In 2019, McKinsey paid $15 million to settle an inquiry by a unit of the Justice Department into whether it violated disclosure rules designed to prevent conflicts of interest in corporate bankruptcies. The firm, however, did not admit to any wrongdoing.

Last year, McKinsey agreed to forfeit millions of dollars in fees for advising Westmoreland Coal Co. in its bankruptcy, as part of a deal with federal officials probing Westmoreland’s compliance with bankruptcy laws.

In South Africa, the consulting giant became embroiled in a corruption scandal after authorities began a fraud investigation into a $120 million contract McKinsey had worked on with a public utility company, Eskom. The company had ties to the billionaire Gupta family, close friends of former President Jacob Zuma who were found to have pocketed public funds by South Africa’s anti-corruption watchdog in 2016.

Eskom workers cut illegal connections during a energy management and losses campaign in Gauteng, South Africa, on Sept. 29, 2020.Alet Pretoriu / Gallo Images via Getty Images file

McKinsey issued an apology in 2017 over the Gupta case, saying it was “embarrassed” by the individuals whose work “fell short of our standards.”

“There appears to be a pattern of behavior from McKinsey,” said Sen. Maggie Hassan, D-N.H. “Whether it be the health of Americans or the national security of our country, McKinsey has repeatedly taken actions that create serious concerns about conflicts of interest.”
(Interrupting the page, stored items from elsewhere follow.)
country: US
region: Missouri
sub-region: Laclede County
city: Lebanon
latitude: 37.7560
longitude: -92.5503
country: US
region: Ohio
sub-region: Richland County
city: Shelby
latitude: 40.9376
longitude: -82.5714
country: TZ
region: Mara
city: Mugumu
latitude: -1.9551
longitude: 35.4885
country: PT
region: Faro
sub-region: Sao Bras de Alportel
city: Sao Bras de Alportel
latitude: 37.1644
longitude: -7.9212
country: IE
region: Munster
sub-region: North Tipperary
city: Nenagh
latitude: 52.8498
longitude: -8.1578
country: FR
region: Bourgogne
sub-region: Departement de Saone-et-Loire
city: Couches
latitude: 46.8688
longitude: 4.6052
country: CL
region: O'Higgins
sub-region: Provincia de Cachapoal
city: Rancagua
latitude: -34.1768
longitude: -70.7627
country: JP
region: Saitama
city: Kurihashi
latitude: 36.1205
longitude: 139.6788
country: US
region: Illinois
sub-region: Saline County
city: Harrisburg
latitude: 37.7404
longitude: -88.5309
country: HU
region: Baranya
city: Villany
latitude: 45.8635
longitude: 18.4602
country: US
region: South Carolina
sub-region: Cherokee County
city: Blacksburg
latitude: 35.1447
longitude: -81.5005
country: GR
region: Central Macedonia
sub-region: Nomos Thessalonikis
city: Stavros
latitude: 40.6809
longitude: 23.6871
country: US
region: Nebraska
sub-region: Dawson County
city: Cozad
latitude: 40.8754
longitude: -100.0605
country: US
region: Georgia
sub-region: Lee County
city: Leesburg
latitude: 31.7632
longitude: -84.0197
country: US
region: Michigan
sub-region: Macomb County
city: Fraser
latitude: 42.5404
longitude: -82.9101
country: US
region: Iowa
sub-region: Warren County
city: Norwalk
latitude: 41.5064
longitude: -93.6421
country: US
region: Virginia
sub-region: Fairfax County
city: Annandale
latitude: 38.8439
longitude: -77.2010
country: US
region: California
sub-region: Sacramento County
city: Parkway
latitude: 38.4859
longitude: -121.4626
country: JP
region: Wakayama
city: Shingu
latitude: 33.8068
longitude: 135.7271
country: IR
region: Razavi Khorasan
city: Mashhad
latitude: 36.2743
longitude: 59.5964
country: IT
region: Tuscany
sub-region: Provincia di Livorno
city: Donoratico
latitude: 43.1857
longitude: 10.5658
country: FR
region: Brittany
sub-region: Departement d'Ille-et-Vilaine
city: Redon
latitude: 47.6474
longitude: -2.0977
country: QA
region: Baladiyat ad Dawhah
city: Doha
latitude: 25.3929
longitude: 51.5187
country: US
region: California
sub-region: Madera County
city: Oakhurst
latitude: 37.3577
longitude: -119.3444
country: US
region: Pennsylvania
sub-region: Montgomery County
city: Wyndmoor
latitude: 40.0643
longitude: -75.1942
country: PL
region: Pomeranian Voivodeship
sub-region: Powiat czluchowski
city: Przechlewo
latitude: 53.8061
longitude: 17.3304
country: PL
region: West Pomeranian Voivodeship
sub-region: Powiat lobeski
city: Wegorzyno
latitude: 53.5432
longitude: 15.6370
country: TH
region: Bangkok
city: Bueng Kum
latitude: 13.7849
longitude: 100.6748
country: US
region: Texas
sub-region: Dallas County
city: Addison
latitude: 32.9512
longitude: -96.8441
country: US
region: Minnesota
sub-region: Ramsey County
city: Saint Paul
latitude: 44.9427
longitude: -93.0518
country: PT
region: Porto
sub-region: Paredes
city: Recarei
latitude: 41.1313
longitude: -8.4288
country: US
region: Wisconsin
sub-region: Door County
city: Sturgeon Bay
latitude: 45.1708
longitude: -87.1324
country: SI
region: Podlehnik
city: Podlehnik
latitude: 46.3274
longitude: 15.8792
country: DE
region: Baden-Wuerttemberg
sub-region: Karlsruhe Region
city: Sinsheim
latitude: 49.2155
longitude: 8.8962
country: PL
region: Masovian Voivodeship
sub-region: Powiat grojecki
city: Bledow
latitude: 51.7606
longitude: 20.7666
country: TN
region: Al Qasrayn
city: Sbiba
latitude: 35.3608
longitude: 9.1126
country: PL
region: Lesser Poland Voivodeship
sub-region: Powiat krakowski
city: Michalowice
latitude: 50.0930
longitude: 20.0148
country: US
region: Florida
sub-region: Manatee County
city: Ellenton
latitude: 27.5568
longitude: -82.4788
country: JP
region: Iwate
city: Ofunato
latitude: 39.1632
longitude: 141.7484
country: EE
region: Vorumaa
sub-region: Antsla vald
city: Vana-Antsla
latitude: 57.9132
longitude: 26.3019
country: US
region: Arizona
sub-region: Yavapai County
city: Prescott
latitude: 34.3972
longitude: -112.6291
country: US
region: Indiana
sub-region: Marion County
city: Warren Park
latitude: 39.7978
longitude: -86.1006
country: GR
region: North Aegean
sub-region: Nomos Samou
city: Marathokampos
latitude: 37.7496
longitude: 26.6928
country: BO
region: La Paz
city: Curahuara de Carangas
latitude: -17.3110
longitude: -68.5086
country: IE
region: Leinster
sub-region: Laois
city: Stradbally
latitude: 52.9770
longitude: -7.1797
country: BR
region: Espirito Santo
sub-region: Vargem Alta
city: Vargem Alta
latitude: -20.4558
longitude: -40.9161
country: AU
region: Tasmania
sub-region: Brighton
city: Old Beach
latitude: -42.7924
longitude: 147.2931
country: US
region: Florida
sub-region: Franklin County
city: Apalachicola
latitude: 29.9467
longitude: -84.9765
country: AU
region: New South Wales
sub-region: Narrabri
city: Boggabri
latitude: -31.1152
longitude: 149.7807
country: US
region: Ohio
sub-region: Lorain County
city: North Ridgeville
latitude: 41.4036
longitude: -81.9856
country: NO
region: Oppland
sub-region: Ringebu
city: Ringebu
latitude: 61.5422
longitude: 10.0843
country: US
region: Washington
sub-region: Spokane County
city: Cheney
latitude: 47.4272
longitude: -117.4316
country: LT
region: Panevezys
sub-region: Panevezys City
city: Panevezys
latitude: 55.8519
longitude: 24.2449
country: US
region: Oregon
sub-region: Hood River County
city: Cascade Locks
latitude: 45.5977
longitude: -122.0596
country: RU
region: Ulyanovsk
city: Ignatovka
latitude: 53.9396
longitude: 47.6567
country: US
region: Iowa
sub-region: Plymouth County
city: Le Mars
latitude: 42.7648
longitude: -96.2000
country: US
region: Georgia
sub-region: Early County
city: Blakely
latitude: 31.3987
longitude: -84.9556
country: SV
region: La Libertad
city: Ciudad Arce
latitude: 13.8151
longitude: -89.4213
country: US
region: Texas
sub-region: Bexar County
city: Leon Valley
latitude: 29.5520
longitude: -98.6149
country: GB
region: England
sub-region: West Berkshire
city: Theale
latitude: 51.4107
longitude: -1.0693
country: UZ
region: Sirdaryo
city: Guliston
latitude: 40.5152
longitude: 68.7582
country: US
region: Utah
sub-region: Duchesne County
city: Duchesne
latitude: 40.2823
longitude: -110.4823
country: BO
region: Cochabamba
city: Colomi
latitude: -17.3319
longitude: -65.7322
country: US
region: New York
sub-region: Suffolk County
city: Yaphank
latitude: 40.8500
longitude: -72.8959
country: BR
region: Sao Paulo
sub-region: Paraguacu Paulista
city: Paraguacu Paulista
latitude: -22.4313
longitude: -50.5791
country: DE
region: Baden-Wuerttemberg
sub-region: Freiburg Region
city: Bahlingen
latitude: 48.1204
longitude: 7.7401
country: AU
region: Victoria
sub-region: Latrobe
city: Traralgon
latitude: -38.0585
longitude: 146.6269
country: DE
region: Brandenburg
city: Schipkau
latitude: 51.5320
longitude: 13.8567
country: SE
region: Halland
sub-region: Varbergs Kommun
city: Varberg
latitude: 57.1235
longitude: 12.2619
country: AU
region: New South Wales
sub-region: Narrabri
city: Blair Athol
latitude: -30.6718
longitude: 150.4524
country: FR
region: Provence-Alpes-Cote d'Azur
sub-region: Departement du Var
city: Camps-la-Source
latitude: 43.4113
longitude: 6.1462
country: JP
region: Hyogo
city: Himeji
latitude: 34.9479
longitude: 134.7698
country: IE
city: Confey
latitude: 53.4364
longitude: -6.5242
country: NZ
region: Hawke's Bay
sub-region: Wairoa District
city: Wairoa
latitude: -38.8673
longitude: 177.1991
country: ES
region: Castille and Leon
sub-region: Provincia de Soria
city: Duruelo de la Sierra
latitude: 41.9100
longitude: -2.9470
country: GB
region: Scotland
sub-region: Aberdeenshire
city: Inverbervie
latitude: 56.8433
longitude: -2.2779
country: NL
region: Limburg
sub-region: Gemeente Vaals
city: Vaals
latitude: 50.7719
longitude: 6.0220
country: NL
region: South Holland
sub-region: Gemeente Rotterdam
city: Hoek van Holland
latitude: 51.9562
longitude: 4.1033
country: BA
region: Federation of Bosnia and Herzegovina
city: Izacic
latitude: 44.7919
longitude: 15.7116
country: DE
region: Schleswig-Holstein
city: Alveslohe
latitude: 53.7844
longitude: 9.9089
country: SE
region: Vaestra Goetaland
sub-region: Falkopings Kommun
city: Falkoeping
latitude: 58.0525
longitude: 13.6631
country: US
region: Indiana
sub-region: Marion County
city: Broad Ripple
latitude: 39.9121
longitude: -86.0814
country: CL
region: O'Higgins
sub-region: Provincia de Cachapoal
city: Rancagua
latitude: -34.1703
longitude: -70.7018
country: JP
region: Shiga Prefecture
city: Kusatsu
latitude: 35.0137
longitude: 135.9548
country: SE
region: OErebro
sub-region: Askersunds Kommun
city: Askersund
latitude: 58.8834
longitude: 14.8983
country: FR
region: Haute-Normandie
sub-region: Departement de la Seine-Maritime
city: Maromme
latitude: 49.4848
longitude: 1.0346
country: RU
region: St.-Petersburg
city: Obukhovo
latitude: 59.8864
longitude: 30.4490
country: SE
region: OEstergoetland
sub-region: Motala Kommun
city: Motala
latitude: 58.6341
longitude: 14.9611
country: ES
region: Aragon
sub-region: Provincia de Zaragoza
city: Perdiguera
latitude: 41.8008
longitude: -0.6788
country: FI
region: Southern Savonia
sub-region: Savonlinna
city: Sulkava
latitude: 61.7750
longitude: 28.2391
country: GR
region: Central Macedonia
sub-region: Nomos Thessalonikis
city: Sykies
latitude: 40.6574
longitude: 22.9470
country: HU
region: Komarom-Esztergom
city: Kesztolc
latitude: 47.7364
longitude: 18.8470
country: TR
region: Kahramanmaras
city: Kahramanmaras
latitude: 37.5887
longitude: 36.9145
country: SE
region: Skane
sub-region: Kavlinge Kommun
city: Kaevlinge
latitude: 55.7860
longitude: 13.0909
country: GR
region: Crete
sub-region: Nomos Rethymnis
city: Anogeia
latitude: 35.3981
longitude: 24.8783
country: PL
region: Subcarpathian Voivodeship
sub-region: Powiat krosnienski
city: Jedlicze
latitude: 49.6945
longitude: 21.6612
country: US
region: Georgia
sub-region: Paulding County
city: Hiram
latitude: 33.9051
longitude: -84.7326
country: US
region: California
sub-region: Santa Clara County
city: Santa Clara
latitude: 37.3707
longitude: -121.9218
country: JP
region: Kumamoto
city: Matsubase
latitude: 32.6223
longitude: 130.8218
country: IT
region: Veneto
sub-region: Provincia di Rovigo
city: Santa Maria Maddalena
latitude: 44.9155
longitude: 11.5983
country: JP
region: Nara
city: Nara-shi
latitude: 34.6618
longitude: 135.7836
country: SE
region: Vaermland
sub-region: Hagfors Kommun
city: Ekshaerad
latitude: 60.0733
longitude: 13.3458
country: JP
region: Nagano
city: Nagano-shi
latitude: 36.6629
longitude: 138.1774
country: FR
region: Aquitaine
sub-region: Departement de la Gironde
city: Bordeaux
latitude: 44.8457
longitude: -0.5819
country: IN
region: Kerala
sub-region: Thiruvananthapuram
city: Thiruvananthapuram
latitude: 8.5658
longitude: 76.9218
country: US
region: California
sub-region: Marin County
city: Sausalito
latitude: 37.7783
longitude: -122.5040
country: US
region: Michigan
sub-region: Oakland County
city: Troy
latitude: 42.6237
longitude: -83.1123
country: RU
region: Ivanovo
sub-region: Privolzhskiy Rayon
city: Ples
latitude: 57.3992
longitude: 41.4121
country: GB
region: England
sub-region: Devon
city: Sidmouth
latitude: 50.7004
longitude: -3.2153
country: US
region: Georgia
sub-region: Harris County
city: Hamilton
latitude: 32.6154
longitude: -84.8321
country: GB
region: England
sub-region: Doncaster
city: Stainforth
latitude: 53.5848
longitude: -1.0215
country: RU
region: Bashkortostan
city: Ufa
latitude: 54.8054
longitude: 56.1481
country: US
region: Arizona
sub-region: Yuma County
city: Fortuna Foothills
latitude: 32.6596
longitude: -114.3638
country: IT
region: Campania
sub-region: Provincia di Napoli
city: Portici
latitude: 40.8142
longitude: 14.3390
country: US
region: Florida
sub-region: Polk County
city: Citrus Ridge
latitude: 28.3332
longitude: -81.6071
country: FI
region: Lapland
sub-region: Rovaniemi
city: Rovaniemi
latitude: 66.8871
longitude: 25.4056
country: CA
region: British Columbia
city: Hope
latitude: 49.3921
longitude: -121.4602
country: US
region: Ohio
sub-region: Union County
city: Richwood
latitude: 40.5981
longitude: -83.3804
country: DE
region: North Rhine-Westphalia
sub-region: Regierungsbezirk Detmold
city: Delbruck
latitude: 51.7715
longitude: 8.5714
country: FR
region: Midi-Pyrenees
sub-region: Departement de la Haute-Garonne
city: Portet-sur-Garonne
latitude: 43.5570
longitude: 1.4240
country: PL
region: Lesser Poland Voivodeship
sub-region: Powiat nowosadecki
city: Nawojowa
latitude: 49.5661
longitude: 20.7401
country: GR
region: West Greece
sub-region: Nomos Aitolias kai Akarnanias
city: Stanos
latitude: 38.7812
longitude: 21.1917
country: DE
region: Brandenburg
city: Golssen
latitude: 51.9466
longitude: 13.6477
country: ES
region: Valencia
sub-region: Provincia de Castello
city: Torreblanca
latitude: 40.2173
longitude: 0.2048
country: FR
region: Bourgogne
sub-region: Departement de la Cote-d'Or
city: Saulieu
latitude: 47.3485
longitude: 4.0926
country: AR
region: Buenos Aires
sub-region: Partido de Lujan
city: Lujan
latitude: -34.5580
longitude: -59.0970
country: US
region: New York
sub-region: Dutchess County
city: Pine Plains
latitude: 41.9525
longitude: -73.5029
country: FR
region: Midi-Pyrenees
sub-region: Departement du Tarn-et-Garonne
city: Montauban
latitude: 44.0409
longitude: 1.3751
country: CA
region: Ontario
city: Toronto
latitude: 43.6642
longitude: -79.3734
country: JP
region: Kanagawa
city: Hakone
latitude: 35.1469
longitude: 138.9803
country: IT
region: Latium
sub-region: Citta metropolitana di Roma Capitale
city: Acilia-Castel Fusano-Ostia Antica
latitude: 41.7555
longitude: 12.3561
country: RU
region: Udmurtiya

McDonald, author of "The Firm," said the company’s bankruptcy work, its role in the opioid crisis and other examples show it has failed to regulate itself.

“They say the nature of the business is such that we maintain strict confidentiality. OK, well then in that case, you're the only ones that can regulate this,” McDonald said. “And all the recent evidence in the last few decades suggests that they are either incapable, inept or not inclined to do so.”